もっとも俺の資金貢献したのはPHHだ。もともとPHをするのはよっぽどの自信家か、アガルタ管理局。通称人狩りぐらいだ。人狩りもそれなりの高レベルプレイヤーだ。
そいつらには絶対的に負けない自信とかなりのレアアイテムやレア装備がある。だからそいつらを狩ればかなりのアイテムと装備。そしてきっと誰かを狩って手に入れたであろう多額の金がある。無駄なアイテムは売りさばけばいい。PHHだけで3ケタ近いPHを殺している。それだけ殺せばこれだけたまるだろう。
「・・・・こ、これが限界で・・・」
「ならお話はこれで終わりだ。では、これで。次に会う時が敵ではないということを祈りますよ」
「待っ・・・・・」
イリヤは言葉が続かなかった。
どうしてだろう。あの人が一緒にいてくれるとすごく落ち着いた。すごく安心した。あの人がいればこの国はもっと繁栄できる。あの人はこの国に必要な人材。
わかっていても待ってくださいと声をかけることすらできなかった。
「お、お帰りですか?」
「ああ。また新しく俺は旅に出るよ。ここで、世話になった礼だ。あんたにこの装備をくれてやるよ」
俺がこの国に来てからの案内人をずっとしてくれたユーマとか呼ばれる兵士に装備一式をくれてやった。どうせ余り物だ。

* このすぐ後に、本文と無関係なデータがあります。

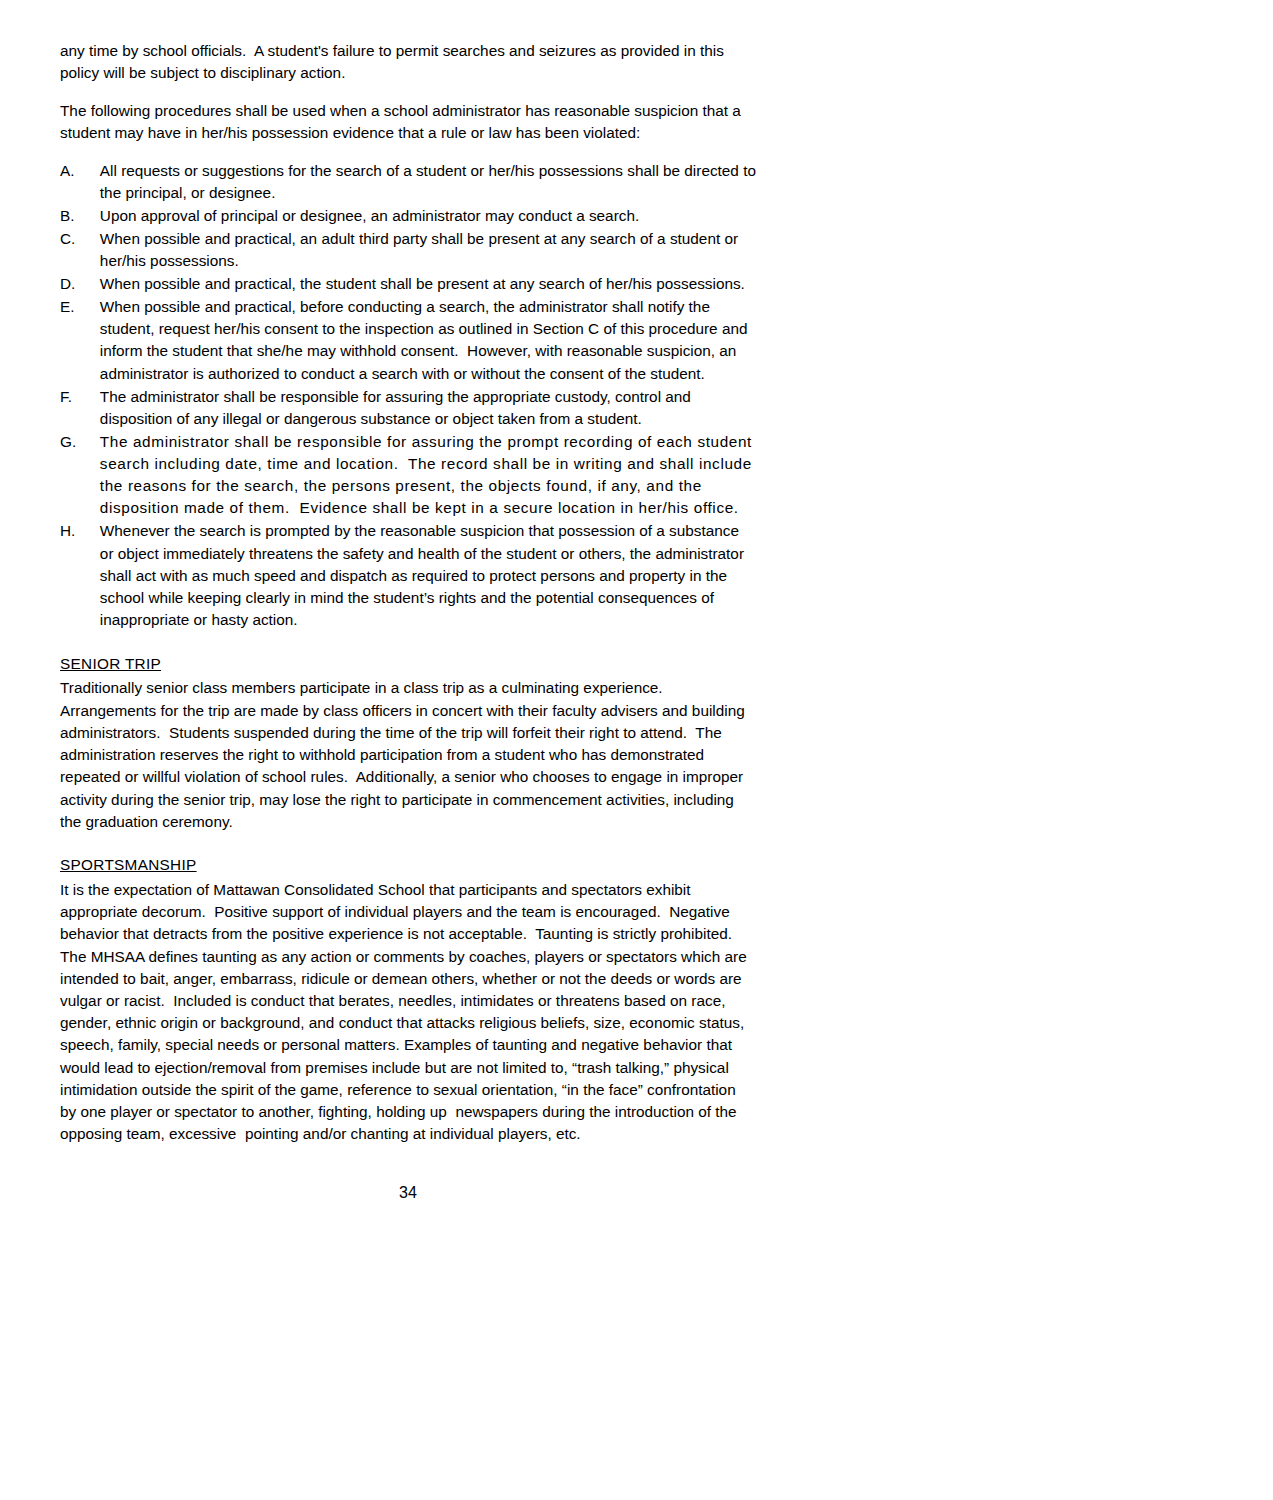any time by school officials. A student's failure to permit searches and seizures as provided in this policy will be subject to disciplinary action.
The following procedures shall be used when a school administrator has reasonable suspicion that a student may have in her/his possession evidence that a rule or law has been violated:
A. All requests or suggestions for the search of a student or her/his possessions shall be directed to the principal, or designee.
B. Upon approval of principal or designee, an administrator may conduct a search.
C. When possible and practical, an adult third party shall be present at any search of a student or her/his possessions.
D. When possible and practical, the student shall be present at any search of her/his possessions.
E. When possible and practical, before conducting a search, the administrator shall notify the student, request her/his consent to the inspection as outlined in Section C of this procedure and inform the student that she/he may withhold consent. However, with reasonable suspicion, an administrator is authorized to conduct a search with or without the consent of the student.
F. The administrator shall be responsible for assuring the appropriate custody, control and disposition of any illegal or dangerous substance or object taken from a student.
G. The administrator shall be responsible for assuring the prompt recording of each student search including date, time and location. The record shall be in writing and shall include the reasons for the search, the persons present, the objects found, if any, and the disposition made of them. Evidence shall be kept in a secure location in her/his office.
H. Whenever the search is prompted by the reasonable suspicion that possession of a substance or object immediately threatens the safety and health of the student or others, the administrator shall act with as much speed and dispatch as required to protect persons and property in the school while keeping clearly in mind the student’s rights and the potential consequences of inappropriate or hasty action.
SENIOR TRIP
Traditionally senior class members participate in a class trip as a culminating experience. Arrangements for the trip are made by class officers in concert with their faculty advisers and building administrators. Students suspended during the time of the trip will forfeit their right to attend. The administration reserves the right to withhold participation from a student who has demonstrated repeated or willful violation of school rules. Additionally, a senior who chooses to engage in improper activity during the senior trip, may lose the right to participate in commencement activities, including the graduation ceremony.
SPORTSMANSHIP
It is the expectation of Mattawan Consolidated School that participants and spectators exhibit appropriate decorum. Positive support of individual players and the team is encouraged. Negative behavior that detracts from the positive experience is not acceptable. Taunting is strictly prohibited. The MHSAA defines taunting as any action or comments by coaches, players or spectators which are intended to bait, anger, embarrass, ridicule or demean others, whether or not the deeds or words are vulgar or racist. Included is conduct that berates, needles, intimidates or threatens based on race, gender, ethnic origin or background, and conduct that attacks religious beliefs, size, economic status, speech, family, special needs or personal matters. Examples of taunting and negative behavior that would lead to ejection/removal from premises include but are not limited to, “trash talking,” physical intimidation outside the spirit of the game, reference to sexual orientation, “in the face” confrontation by one player or spectator to another, fighting, holding up newspapers during the introduction of the opposing team, excessive pointing and/or chanting at individual players, etc.
34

「こ、こんなレア装備を!!ほ、本当にいいんですか?」
「ああ。俺にとってはそんなもの必要ない。せいぜい、この国を守るための精進してくれ」
「が、がんばります」
「じゃあな。次会うときは敵ではない事を祈るぜ」
先程イリヤにも言った事をまんま言う。
「・・・こちらアガルタ管理局偽アガルタ監視部隊です。イリヤと呼ばれる皇女が帰国した模様。護衛として使われていたロングコートの格闘家はいないようです」
MET送還機・・・ジャンバラ中を覆うMETを使った通信機である。親機と子機の間でしか使えないが、斥候にとっては欠かせないものである。
その送還機を使いある男は通信をしている。
「成程。それならば今アガルタ共和国は無防備と言ってもいいのだな?」
「はい。そうです」
「ならアーフカリア大陸西部に設立させた基地から全軍を出せ。5千の軍勢だ。1日あればつぶれるだろう。いまだに城を守る城壁すらできていないのだ。すぐに出兵せよ」
「了解です」
それと同時にアーフカリア大陸西部に設立されたアガルタ軍5千の兵が動きだす。
設立された場所は誰にも見つからないとまで断言できる海と山、森林に囲まれた土地。